Mehr als die Hälfte aller Paare lebt im Eigenheim

Die langanhaltende Phase niedriger Bauzinsen und günstige Konditionen beim Bausparen verleiten viele über Wohneigentum nachzudenken. Laut einer aktuellen Erhebung des Statistischen Bundesamts (destatis)bewohnen bereist 45% der Deutschen die eigenen vier Wände.

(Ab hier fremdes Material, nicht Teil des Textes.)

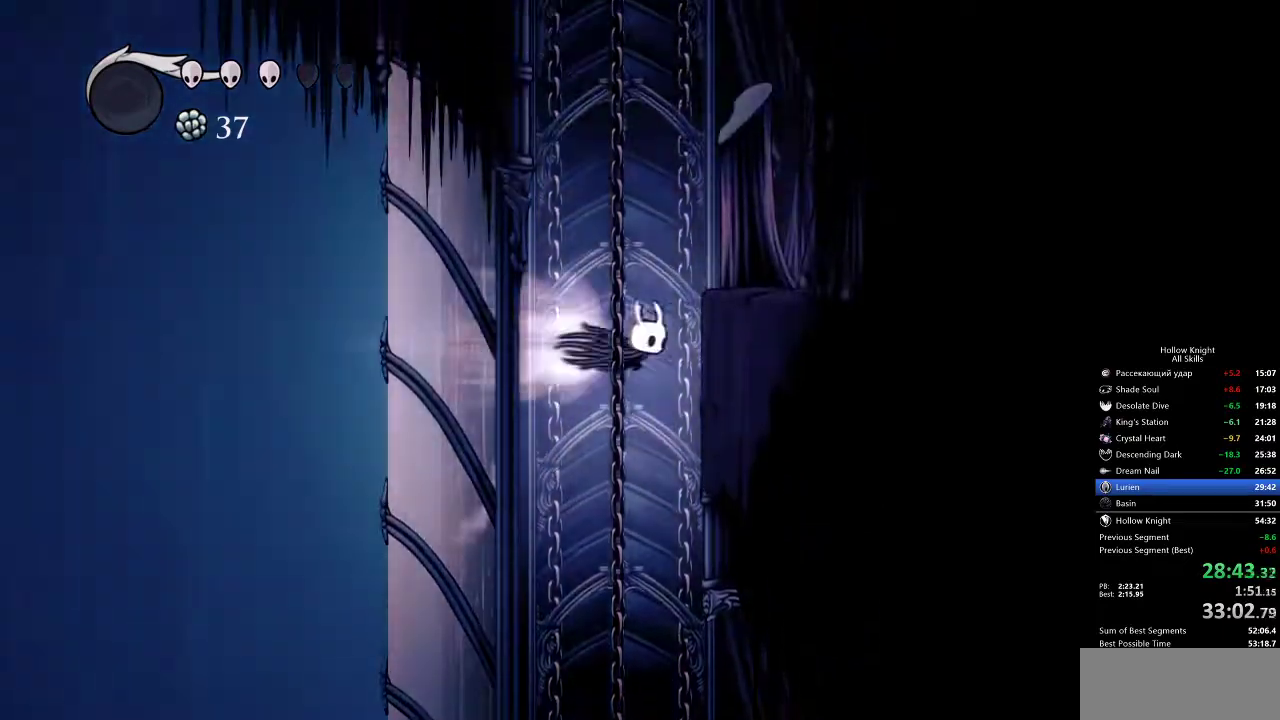
{"keys": ["jump", "right"], "events": [[17, "jump", "up"], [200, "dash", "up"], [200, "jump", "down"]]}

In Deutschland wohnten zum Stichtag der Volkszählung (Zensus) vom 9. Mai 2011 insgesamt 45 % der Haushalte im selbst genutzten Eigentum. Wie das Statistische Bundesamt (destatis) in einer Pressemeldung mitteilt, wiesen vor allem Paare mit minderjährigen Kindern die höchste Eigentumsquote auf (58 %). Die durchschnittliche Wohnfläche pro Person betrug in Deutschland 43 m². Diese war im selbst genutzten Eigentum mit 47 m² größer als in Mietwohnungen (38 m²), so ein Ergebnis der Volksbefragung von 2011, das jetzt der Öffentlichkeit vorgestellt wurde. Damit hält der Trend nach mehr Wohneigentum in Deutschland an, sagt Florian Haas, Vorsitzender der Schutzgemeinschaft für Baufinanzierende. Auch wenn die Eigentumsquote in Deutschland im europäischen Vergleich noch deutlich hinterher hinke - diese liegt derzeit bei rund 60 % - ist doch ein nahezu ununterbrochener Aufwärtstrend zu verzeichnen, so der Münchener Verbraucherschützer. Besonders die neuen Bundesländer verzeichneten von 1993 bis heute einen rasanten Anstieg der Wohneigentumsquote von etwa 26 bis jetzt 31 % und sorgten damit für eine insgesamt positive Entwicklung. Einen kleinen Boom registriert Haas vor allem in den letzten fünf Jahren: "Einhergehend mit einer für Verbraucher günstigen Zinspolitik der Europäischen Zentralbank und guter Arbeitsmarkt-Daten ist die Lust auf die selbst genutzte Immobilie spürbar gestiegen."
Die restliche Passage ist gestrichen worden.